- Born: 3 May 1979 (age 47) Palamuse, then part of Estonian SSR, Soviet Union
- Occupation: Actress
- Years active: 2000–present
- Spouse: Andres Dvinjaninov
- Children: 1

= Ingrid Isotamm =

Estonian actress

Ingrid Isotamm (born 3 May 1979) is an Estonian stage, film, radio and television actress.

==Early life and education==
Ingrid Isotamm was born in the small borough of Palamuse in Jõgeva County in 1979. Her father was Gunnar Isotamm (1948–2003) and her mother is Lea Isotamm (née Kaukver). Both of her parents were authors.
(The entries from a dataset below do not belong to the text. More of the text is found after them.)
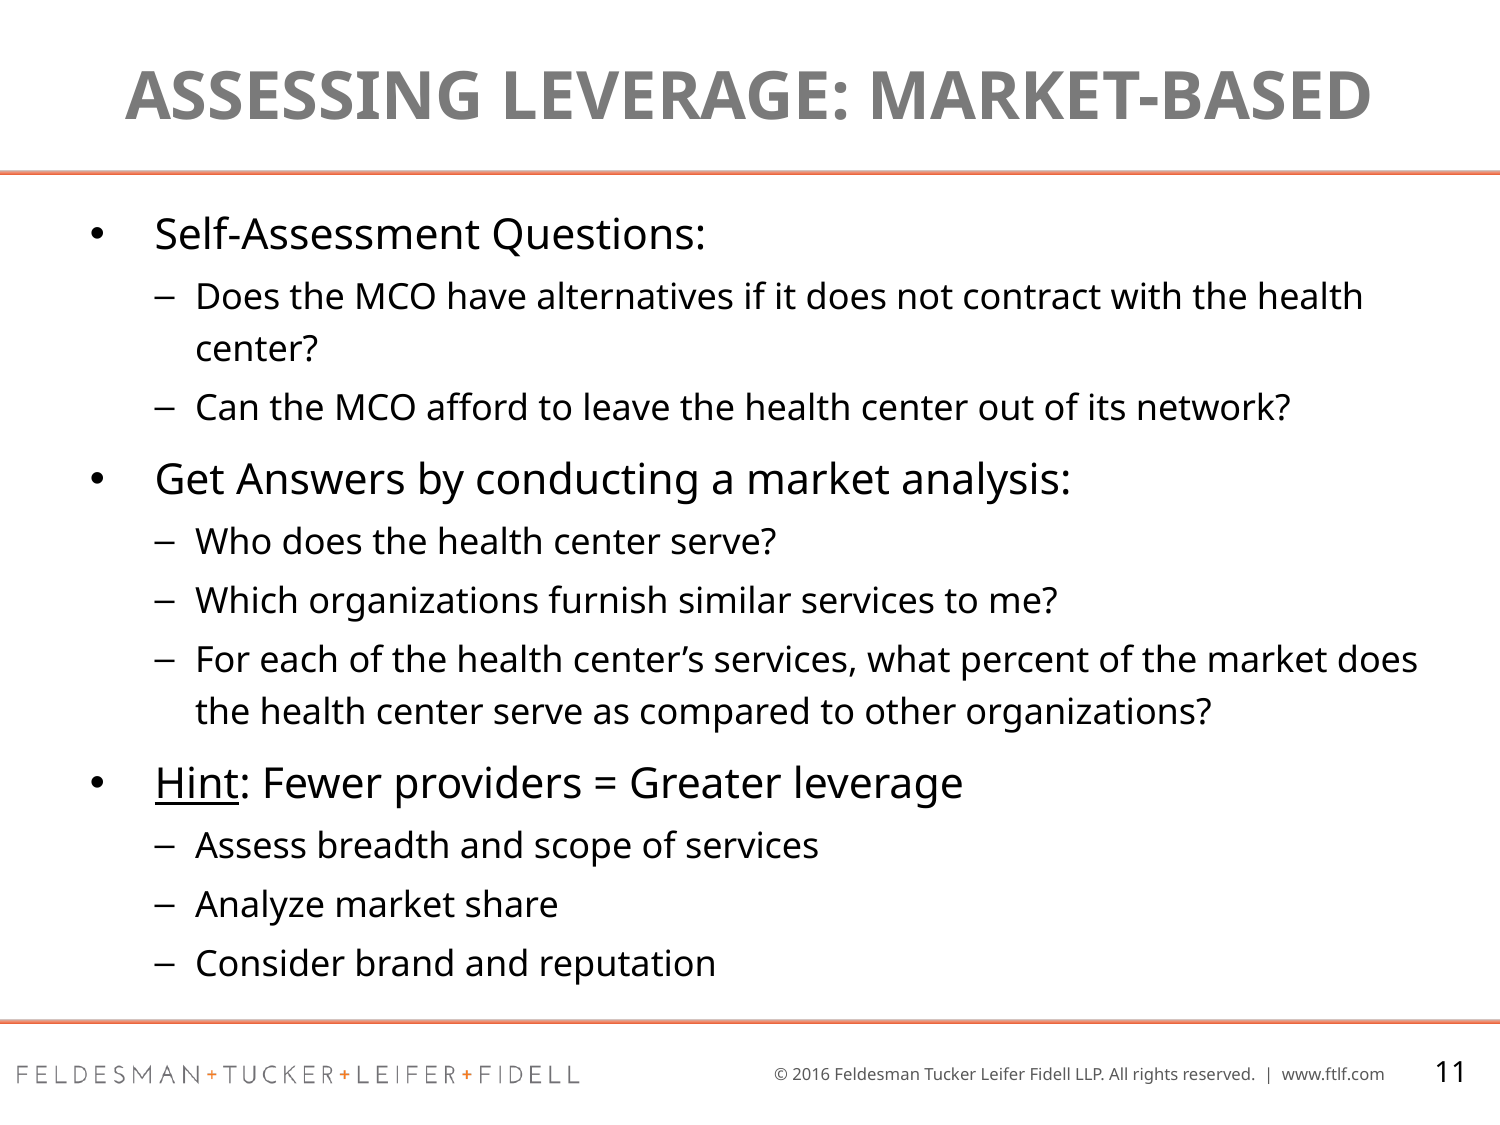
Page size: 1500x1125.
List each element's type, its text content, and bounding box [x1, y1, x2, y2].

slide_number 11 [1395, 1045, 1483, 1106]
text_box 11 [652, 1052, 809, 1125]
title Assessing leverage: MARKET-BASED [75, 45, 1425, 189]
list Self-Assessment Questions: Does the MCO have alternatives if it does not contract with the health center? Can the MCO afford to leave the health center out of its network? Get Answers by conducting a market analysis: Who does the health center serve? Which organizations furnish similar services to me? For each of the health center’s services, what percent of the market does the health center serve as compared to other organizations? Hint: Fewer providers = Greater leverage Assess breadth and scope of services Analyze market share Consider brand and reputation [75, 189, 1463, 999]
She graduated secondary school from the Oskar Luts Palamuse Gymnasium in 1997. Afterwards she studied acting under the supervision of actor and teacher Andres Noormets at the University of Tartu Viljandi Culture Academy in Viljandi, graduating in 2001.

==Stage career==
In 2002, Isotamm became engaged as an actress at the NUKU theatre (the Estonian Puppet and Youth Theatre; formerly the Estonian State Puppet Theatre) in Tallinn. She has appeared in a number of roles at the NUKU in stage productions of works by such authors and playwrights as: Shakespeare, Jakob Michael Reinhold Lenz, Ivar Põllu, Gianni Rodari, Judy Upton, Jim Jacobs and Warren Casey, Külli Kangur, Selma Lagerlöf, Priit Põldma, Aino Pervik, Astrid Lindgren, Nikolai Gogol, and Éric-Emmanuel Schmitt.

Apart from the NUKU theatre, Ingrid Isotamm has also performed on the stages of the Vanemuine in Tartu, the Endla Theatre in Pärnu, and the Ugala theatre in Viljandi, among others.
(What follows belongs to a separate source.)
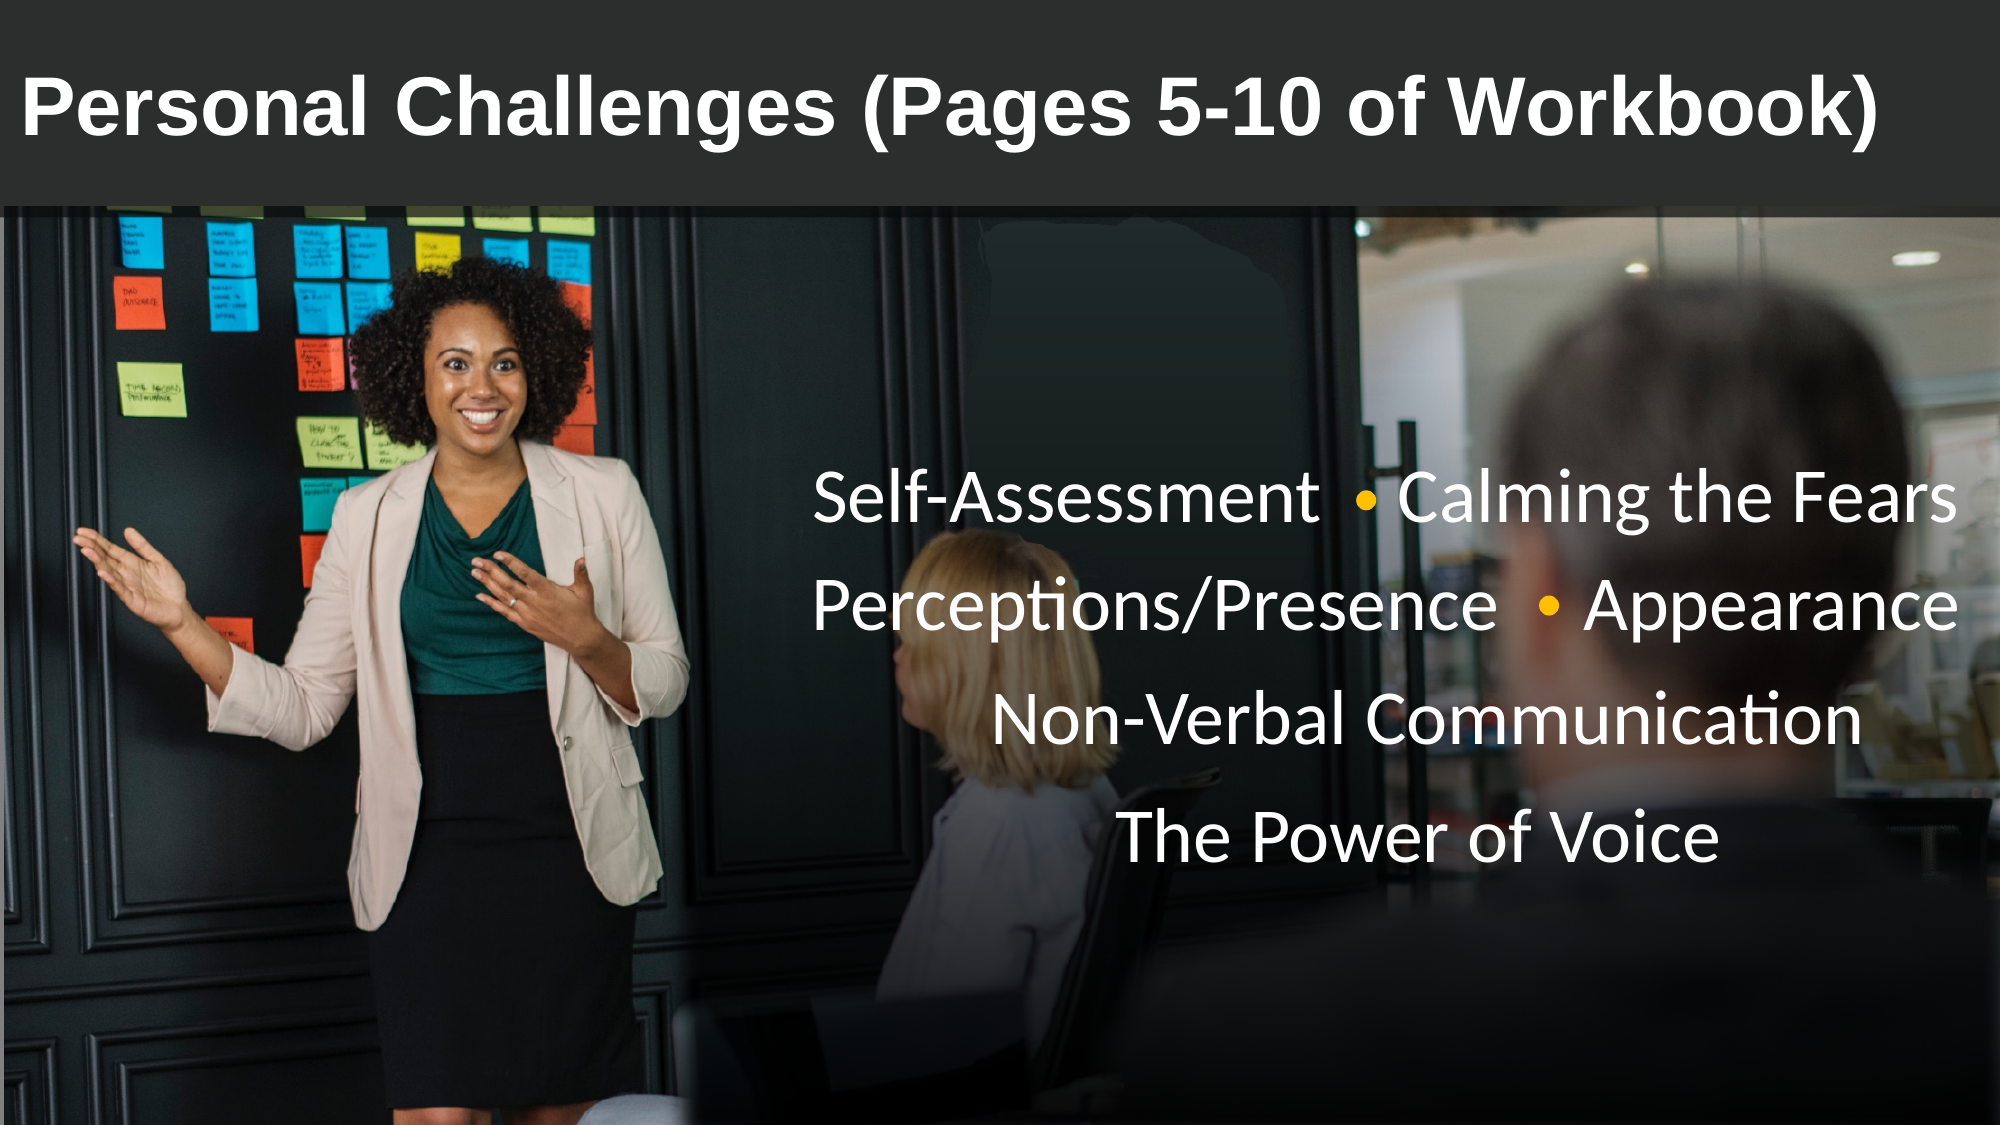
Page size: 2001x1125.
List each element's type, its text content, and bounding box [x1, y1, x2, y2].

title Personal Challenges (Pages 5-10 of Workbook) [0, 0, 2000, 205]
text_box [0, 205, 2000, 1125]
==Television, film and radio==
Beginning in 2007, Ingrid Isotamm has appeared on a number of Estonian television programs. These include: a 2007 appearance on the ETV crime series Ohtlik lend, several appearances from 2007 until 2011 on the Kanal 2 crime series Kelgukoerad, several appearances on the TV3 crime-comedy series Kättemaksukontor between 2009 and 2014, and a 2014 role on the Kanal 2 crime drama Viimane võmm.

Memorable radio plays that Isotamm has appeared in include: Måvens ja Peder meedia rambivalguses in 2006 and Päev in 2008.

In 2007, Isotamm appeared in the Nikolai Mihailišin directed short film Puhata ja mängida opposite actor Kristo Viiding. In 2014 she had a large role as Hermiine in the Martti Helde directed drama Risttuules for Allfilm. Risttuules chronicles the Soviet deportations from Estonia beginning in May 1941 following the Soviet occupation in 1940. In 2018, she appeared in a starring role as Pia in the Maria Avdjuško-directed drama-mystery feature film Tuliliilia.

==Personal life==
Ingrid Isotamm is married to actor and theatre director Andres Dvinjaninov. The couple had a daughter born in 2011. They currently reside in Tallinn.